"Revolver" - the first modern pop album appears in new splendor
Created: 2022-10-27 15:46
By: Johannes Loehr
The new deluxe edition of the Beatles LP Revolver © Apple / Universal
The legendary Beatles album "Revolver" suffered from lousy stereo sound for decades.
Thanks to the latest technology, the masterpiece now shines in new splendor.
With "Revolver" in 1966, the Beatles finally broke down the boundaries of pop music.
Never again will they show themselves so self-confident and as an equal unit.
George Harrison, until then in the shadow of Lennon/McCartney, kicks off with the sarcastic rocker "Taxman" and ventures out with his first Indian song.
John Lennon really takes off – his Wonderland tunes sound like the LSD trips he's throwing at the time ('Doctor Robert' is an ode to his dealer), and he recites the Tibetan Book of the Dead in the closing stroke of genius, 'Tomorrow Never Knows' , while Ringo's drums are played backwards and all sorts of sound loops carry the song along like a river.
The formal experiments are due to Paul McCartney's new interest in the avant-garde - compositionally he is classical:
"Eleanor Rigby" and "For no one" are pure chamber pop, "Here, there and everywhere" is his most beautiful love song.
Paul also writes catchy tunes ("Good Day Sunshine") and the kindergarten shanty "Yellow Submarine" for Ringo.
And somehow everything fits together.
The first modern pop album will be re-released this Friday with a real polish.
There have been remasters in the past, but they didn't touch the original stereo mix.
Giles Martin, son of original producer George, can do this - and he can, as he did with "Sgt.
Pepper's Lonely Hearts Club Band” and the White Album.
The latest technology comes to his aid - because the recordings are actually frozen on a two-track tape.
Only in the course of working on the "Get Back" project, in which Martin was involved, was a method developed with which the individual instruments and voices could be isolated - with "Revolver" this has a beneficial effect.
Martin provides a more harmonious sound where previously the instruments were brutally separated in the left and right channels.

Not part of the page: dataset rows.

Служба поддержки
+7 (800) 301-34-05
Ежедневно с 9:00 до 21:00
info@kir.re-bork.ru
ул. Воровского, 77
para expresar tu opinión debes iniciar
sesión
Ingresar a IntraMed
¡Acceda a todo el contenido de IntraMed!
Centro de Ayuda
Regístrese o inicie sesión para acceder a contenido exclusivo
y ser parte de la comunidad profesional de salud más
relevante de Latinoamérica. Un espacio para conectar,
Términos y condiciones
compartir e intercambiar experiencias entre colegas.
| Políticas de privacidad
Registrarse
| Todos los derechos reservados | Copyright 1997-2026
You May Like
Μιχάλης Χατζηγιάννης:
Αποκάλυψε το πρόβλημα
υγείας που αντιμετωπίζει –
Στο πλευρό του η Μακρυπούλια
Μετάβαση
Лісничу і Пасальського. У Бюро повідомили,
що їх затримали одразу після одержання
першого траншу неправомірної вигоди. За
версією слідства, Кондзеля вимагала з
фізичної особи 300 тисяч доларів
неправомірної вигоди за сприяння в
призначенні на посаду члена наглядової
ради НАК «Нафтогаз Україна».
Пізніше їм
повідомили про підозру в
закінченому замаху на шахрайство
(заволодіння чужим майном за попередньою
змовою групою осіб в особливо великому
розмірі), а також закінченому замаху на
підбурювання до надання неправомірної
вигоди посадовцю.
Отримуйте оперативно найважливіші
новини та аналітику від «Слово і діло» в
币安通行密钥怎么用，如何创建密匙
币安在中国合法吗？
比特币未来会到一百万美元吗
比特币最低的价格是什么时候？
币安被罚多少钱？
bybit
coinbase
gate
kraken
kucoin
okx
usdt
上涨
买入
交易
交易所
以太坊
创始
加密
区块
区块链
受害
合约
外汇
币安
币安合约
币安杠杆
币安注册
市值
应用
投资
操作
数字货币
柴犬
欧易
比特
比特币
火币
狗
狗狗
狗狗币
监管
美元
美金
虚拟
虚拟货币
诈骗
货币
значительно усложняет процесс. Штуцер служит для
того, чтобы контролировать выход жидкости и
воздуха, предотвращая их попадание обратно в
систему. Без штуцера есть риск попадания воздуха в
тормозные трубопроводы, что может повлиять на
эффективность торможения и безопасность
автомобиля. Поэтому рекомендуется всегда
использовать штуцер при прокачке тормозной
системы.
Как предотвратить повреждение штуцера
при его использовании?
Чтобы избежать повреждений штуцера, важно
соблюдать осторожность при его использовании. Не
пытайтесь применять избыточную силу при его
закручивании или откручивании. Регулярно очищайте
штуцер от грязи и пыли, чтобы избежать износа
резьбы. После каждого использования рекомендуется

The comprehensive deluxe version also offers early song versions (enlightening: "Yellow Submarine" was in its original form a sad Lennon ballad about a dying city), the mono mix of the album and the 1966 parallel single "Paperback Writer " / "Rain".
A real treasure is the thick book that tells the story of the album - to top it off, Voormann wrote a graphic novel about what it was like to design an iconic cover.